YOUR OBJECTIVE = Can you extract every line of the material below and reproduce each one unchanged?

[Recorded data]
┄┄┄┄┄┄

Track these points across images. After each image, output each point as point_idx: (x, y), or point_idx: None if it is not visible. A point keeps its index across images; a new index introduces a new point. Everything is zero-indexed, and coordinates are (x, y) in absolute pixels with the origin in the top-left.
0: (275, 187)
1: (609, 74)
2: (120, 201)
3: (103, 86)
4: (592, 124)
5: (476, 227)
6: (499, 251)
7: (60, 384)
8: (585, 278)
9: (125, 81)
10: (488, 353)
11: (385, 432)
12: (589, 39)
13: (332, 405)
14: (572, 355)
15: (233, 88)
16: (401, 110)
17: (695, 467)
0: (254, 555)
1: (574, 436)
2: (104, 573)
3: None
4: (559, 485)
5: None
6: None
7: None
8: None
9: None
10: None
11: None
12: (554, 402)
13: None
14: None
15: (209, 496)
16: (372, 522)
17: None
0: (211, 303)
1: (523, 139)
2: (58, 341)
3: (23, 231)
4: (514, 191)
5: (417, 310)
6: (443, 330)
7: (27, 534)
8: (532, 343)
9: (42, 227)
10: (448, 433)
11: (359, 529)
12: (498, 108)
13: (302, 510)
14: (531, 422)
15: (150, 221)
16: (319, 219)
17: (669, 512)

┄┄┄┄┄┄

FINISHED TASK =
Track these points across images. After each image, output each point as point_idx: (x, y), or point_idx: None if it is not visible. A point keeps its index across images; a new index introduces a new point. Everything is zero-indexed, and coordinates are (x, y) in absolute pixels with the origin in the top-left.
0: (275, 187)
1: (609, 74)
2: (120, 201)
3: (103, 86)
4: (592, 124)
5: (476, 227)
6: (499, 251)
7: (60, 384)
8: (585, 278)
9: (125, 81)
10: (488, 353)
11: (385, 432)
12: (589, 39)
13: (332, 405)
14: (572, 355)
15: (233, 88)
16: (401, 110)
17: (695, 467)
0: (254, 555)
1: (574, 436)
2: (104, 573)
3: None
4: (559, 485)
5: None
6: None
7: None
8: None
9: None
10: None
11: None
12: (554, 402)
13: None
14: None
15: (209, 496)
16: (372, 522)
17: None
0: (211, 303)
1: (523, 139)
2: (58, 341)
3: (23, 231)
4: (514, 191)
5: (417, 310)
6: (443, 330)
7: (27, 534)
8: (532, 343)
9: (42, 227)
10: (448, 433)
11: (359, 529)
12: (498, 108)
13: (302, 510)
14: (531, 422)
15: (150, 221)
16: (319, 219)
17: (669, 512)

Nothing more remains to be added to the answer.